I try to overcome the conventionality that a relative technical prowess may bring, by setting up situations in my working process that allow for mistakes and random decisions to alter the results. In fact, many of my favourite moments in my own music sprung out of (what I originally saw as) mistakes.

What was your first studio like? How and for what reasons has your set-up evolved over the years and what are the most important pieces of gear for you?

I started making music in the early nineties, so obviously the set-up has changed a lot over the years as technology and my tastes have evolved. In terms of electronic music, my first studio was basically a Fostex 4-track recorder borrowed from a friend and a Korg workstation synthesizer that I was able to borrow from my school occasionally.

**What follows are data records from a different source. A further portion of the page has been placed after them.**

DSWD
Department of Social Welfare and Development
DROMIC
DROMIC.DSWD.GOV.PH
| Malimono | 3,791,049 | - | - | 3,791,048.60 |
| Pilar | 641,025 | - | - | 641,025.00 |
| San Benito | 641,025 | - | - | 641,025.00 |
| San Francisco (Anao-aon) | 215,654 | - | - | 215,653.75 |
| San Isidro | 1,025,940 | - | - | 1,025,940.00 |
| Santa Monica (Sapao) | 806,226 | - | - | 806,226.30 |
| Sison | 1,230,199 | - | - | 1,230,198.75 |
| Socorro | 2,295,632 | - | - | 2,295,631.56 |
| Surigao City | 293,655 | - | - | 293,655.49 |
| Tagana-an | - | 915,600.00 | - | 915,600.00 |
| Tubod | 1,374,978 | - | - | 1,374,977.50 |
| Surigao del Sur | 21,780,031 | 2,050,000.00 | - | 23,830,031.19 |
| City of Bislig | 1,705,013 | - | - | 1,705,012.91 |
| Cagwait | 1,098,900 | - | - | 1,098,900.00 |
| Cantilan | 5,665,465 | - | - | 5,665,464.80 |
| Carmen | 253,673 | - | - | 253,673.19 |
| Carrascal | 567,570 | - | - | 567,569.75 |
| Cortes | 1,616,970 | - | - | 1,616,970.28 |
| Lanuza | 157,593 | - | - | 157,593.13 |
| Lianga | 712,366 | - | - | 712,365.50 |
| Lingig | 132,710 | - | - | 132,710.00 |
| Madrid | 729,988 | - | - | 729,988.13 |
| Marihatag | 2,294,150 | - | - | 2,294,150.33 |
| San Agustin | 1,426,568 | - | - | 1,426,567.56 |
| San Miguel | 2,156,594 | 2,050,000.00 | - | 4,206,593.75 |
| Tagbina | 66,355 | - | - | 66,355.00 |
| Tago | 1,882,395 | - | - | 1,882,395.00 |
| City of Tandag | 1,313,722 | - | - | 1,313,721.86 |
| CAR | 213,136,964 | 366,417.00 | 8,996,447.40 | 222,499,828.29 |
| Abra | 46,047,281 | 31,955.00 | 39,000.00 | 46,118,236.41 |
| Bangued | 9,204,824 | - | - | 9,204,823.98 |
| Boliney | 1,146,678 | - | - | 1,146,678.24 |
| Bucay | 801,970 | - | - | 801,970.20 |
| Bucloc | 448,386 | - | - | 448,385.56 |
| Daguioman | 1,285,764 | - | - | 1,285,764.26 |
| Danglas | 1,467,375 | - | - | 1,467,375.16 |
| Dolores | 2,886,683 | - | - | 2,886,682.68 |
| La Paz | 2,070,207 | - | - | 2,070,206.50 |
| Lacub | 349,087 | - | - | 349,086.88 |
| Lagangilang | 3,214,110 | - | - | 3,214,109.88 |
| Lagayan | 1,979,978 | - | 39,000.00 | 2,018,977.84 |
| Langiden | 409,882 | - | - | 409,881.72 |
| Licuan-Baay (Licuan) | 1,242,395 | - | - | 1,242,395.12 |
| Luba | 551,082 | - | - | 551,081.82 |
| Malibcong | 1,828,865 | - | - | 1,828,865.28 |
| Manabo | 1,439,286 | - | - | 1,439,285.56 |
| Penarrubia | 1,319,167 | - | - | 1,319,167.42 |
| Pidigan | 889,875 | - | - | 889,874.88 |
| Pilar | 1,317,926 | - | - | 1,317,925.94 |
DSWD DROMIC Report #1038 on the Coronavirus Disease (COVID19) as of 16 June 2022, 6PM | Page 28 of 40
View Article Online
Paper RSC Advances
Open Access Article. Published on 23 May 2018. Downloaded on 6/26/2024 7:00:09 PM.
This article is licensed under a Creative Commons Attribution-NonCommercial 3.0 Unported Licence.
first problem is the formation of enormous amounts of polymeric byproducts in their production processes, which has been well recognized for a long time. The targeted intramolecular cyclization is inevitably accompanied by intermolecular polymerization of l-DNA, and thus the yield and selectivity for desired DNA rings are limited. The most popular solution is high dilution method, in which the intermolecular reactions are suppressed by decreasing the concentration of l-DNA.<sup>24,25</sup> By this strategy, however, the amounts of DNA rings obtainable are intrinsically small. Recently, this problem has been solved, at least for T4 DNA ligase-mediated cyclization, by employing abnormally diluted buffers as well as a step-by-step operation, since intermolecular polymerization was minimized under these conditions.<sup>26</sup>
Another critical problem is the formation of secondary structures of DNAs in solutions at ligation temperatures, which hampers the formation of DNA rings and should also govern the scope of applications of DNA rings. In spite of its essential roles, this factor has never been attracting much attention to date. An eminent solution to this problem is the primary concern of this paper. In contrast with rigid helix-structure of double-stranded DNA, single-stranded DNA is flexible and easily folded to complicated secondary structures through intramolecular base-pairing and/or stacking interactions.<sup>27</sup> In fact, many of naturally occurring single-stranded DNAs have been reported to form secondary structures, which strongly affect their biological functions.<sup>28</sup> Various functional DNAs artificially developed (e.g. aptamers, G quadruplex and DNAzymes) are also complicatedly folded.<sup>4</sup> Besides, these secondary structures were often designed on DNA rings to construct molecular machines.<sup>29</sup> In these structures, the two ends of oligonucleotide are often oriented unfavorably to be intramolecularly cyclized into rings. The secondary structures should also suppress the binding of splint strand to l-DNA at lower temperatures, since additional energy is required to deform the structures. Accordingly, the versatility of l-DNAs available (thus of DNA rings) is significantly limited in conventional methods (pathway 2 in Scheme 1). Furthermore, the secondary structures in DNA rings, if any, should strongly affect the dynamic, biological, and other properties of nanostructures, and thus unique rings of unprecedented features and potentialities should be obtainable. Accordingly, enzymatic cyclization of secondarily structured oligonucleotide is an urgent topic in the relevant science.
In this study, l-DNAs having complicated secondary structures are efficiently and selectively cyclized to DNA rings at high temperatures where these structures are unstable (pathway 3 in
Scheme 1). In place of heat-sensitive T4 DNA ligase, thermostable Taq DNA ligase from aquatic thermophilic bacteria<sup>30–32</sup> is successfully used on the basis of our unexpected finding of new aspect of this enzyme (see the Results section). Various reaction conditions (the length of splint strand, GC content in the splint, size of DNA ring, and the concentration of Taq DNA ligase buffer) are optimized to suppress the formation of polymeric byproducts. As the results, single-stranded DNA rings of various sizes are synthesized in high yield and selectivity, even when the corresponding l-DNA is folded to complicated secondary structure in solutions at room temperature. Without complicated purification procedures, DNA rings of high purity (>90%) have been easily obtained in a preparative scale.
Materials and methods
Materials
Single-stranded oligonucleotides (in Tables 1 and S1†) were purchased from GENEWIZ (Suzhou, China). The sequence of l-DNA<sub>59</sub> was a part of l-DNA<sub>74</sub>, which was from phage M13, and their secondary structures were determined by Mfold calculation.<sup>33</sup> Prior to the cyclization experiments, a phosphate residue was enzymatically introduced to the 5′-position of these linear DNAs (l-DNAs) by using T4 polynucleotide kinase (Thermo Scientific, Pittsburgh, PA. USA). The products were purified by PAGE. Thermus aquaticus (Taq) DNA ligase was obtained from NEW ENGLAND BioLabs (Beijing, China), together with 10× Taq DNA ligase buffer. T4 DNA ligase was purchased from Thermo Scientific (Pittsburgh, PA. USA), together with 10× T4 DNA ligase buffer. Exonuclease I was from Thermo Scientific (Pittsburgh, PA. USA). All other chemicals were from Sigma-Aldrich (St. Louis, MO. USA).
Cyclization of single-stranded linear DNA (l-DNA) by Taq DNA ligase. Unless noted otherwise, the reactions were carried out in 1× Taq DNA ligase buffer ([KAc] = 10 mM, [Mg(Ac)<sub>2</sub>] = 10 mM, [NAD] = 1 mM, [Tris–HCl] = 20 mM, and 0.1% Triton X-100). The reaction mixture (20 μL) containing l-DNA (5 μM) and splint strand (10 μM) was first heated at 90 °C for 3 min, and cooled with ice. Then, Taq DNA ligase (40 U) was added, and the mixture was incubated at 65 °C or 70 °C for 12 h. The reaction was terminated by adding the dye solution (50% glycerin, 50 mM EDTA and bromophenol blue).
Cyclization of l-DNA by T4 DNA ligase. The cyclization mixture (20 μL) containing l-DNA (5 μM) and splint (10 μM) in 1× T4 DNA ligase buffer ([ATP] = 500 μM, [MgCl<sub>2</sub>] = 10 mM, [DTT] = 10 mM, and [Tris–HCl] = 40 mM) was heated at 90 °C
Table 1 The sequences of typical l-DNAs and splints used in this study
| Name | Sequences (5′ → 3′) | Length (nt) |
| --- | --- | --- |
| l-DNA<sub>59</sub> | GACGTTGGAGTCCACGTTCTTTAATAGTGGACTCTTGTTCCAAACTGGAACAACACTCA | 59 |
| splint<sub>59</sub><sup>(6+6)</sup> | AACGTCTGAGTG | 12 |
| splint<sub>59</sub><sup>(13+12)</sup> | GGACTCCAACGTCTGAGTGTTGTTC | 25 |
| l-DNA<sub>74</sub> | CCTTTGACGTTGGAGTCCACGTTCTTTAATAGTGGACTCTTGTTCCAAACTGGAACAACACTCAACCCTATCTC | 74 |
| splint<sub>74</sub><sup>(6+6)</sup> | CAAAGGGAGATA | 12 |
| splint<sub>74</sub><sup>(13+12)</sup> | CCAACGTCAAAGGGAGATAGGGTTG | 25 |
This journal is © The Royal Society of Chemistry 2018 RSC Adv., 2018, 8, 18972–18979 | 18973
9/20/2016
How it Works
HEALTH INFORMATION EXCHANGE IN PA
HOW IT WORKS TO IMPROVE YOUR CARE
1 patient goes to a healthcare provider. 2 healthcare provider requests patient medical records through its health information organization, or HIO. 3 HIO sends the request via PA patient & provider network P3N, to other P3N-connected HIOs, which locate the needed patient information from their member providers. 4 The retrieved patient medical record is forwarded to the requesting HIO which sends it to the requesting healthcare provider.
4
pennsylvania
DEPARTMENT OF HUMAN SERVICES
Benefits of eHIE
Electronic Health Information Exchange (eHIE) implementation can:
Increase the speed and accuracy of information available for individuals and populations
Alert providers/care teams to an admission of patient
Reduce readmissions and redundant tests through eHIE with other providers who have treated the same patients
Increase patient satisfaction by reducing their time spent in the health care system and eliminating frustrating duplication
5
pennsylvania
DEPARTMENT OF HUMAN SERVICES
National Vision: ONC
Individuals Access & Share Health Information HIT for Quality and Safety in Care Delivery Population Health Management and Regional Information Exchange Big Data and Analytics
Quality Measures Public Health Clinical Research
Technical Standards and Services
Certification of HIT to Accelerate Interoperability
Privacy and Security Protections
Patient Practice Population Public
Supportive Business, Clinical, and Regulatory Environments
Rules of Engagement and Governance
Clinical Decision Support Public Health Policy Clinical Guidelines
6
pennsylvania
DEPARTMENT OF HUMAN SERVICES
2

I’ve had varying periods of activity making music and the environments have changed a lot over the last decade or so, as I lived in three different countries and stayed a lot in artist residencies. For many years, my studio was based around my laptop for convenience as I was on the move a lot. I guess it says something that I didn’t produce a lot of music that I’m proud of or that I would ever release during that time. When I relocated to Helsinki a few years ago I was able to get a steadier working environment and build a small studio. Pieces of gear have come and gone as I’ve experimented on different ways of working. The laptop remains the center yet I have some cheap old keyboards, an electric guitar, a piano and I like to use old samplers and tape recorders as sound-shaping tools.

I’m not that attached to gear. I think my philosophy is more that I’ll work with what I have and accept that as a limitation. Of course, there is some gear I like better than others (and generally hardware better than software) but almost anything can be used to create something nice with some creativity.

How do you make use of technology? In terms of the feedback mechanism between technology and creativity, what do humans excel at, what do machines excel at?

I know my limitations as a musician and I’m very happy to live in a time when technology has made it possible for non-musicians such as myself to make music. Technology is great in situations when you’re stuck and you need to shake things up a bit by letting some randomly-generated elements enter your vocabulary. I have various ways to use software for that. But in the end, the human has to decide which bits of randomly-generated noise actually work.

Production tools, from instruments to complex software environments, contribute to the compositional process. How does this manifest itself in your work? Can you describe the co-authorship between yourself and your tools?

My music wouldn’t exist without the tools that I use, at least not in the same form. I use a lot of sampling - both hardware and software - and I feed in a variety of sounds, mostly my own recordings, sometimes half-finished or abandoned songs, field recordings, samples from old vinyl, cassettes and films. The tools allow me to sculpt new compositions out of recorded sound. I rely a lot on being able to switch between digital and analogue realms. Sometimes I end up doing a lot on microscopic editing in the daw to get a certain sound.

What I’m often looking for in an arrangement is a balance between sounds that sound like they are played by someone in real time and sounds that sound like they aren’t played by anyone – sounds that seems to just emerge from somewhere. This is where the role of technology is essential.

Collaborations can take on many forms. What role do they play in your approach and what are your preferred ways of engaging with other creatives through, for example, file sharing, jamming or just talking about ideas?

I enjoy collaborations a lot yet I actually don’t do so much of them. I guess music is such a personal expression for me that the idea of collaboration doesn’t often occur to me. That said, I’m quite happy to collaborate when opportunities do arise and surely my music would benefit from doing more collaborations.

Ideally collaborations happen between two (or more) people who have a strong (but different) vision on respective sides. What’s more important to me than how exactly the collaboration happens is the willingness to listen and be surprised. The collaboration can happen while in the same room but it can also happen online with someone you have never met.